• [Supplied data]
▬▬▬

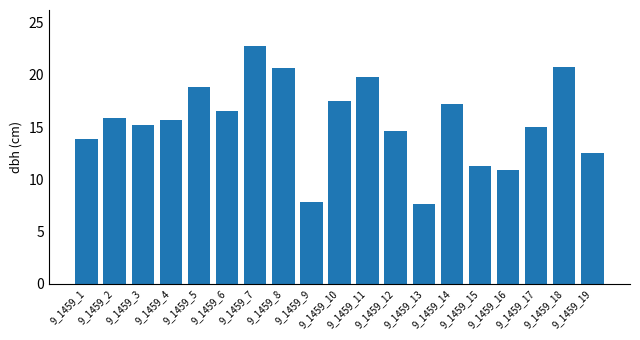

What is the difference between the maximum and minimum values?

15.2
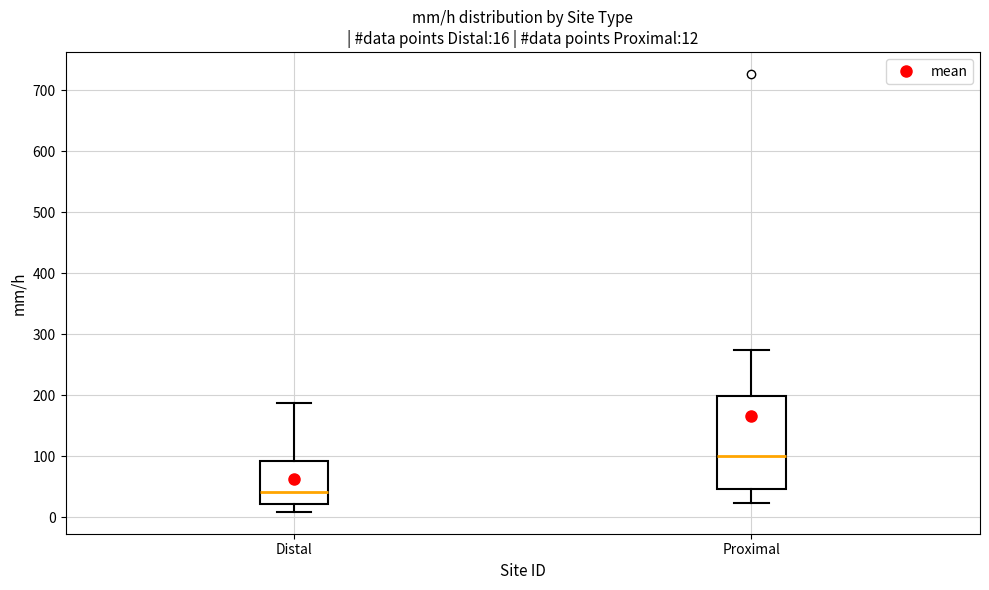

Comparing the boxes themselves (not the whiskers), which one is the tallest?

Proximal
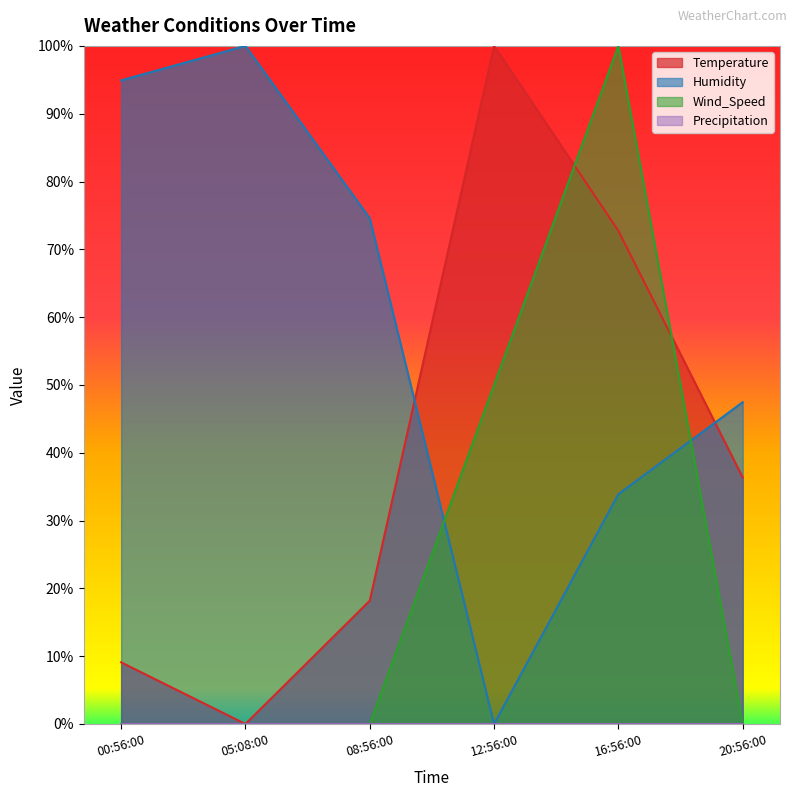

What is the spread (max minus min) of values at 16:56:00?

100.0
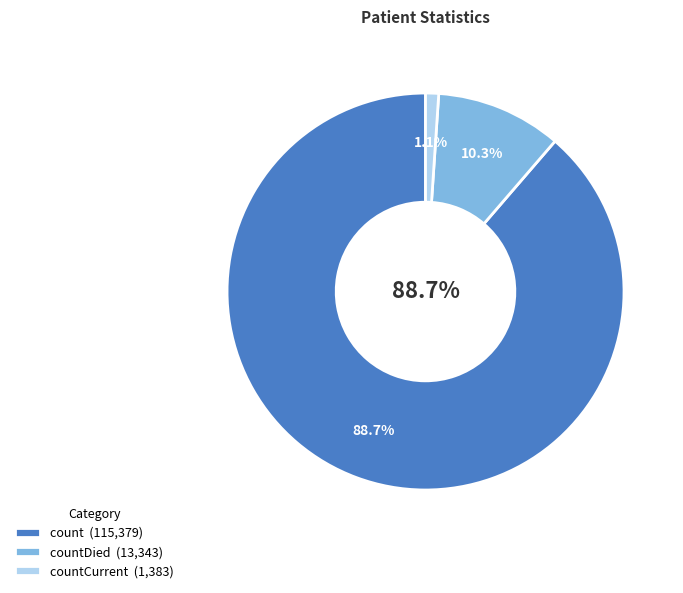

To the nearest percent, what is the average slice percentage?

33%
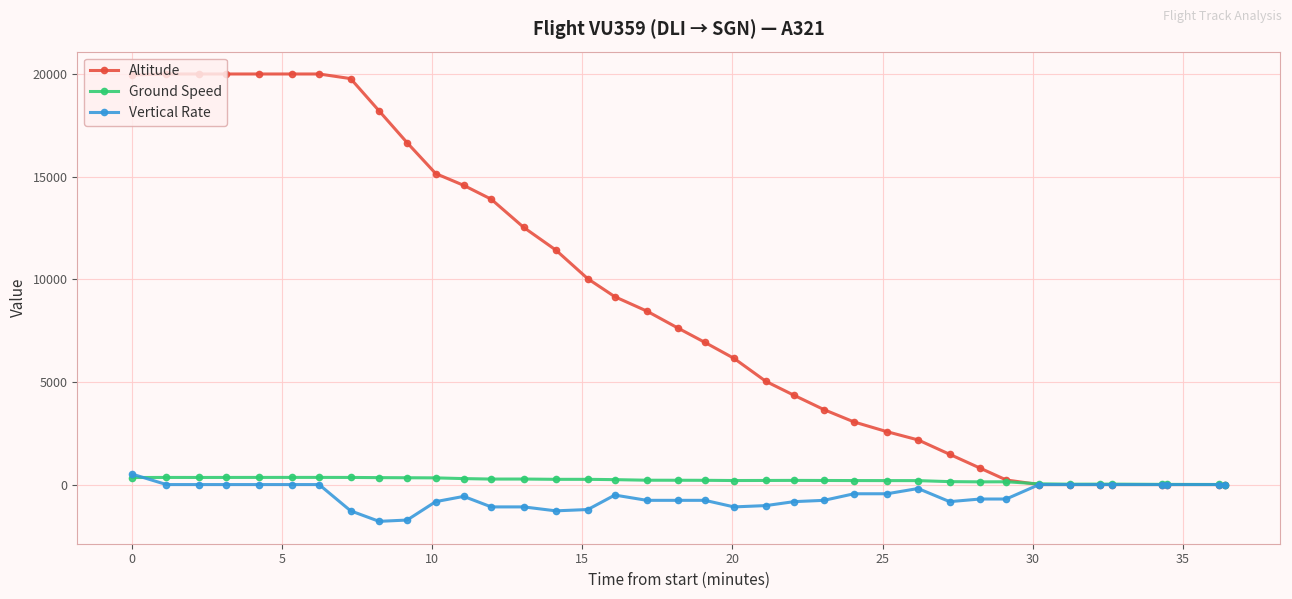

What is the highest value of the Altitude series?

20000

▬▬▬

• [Problem statement] Repeat word for word the lines from the one containing "To the nearest" through the last line, including both, and leave the pictures out.

• [Task response]
To the nearest percent, what is the average slice percentage?

33%

What is the highest value of the Altitude series?

20000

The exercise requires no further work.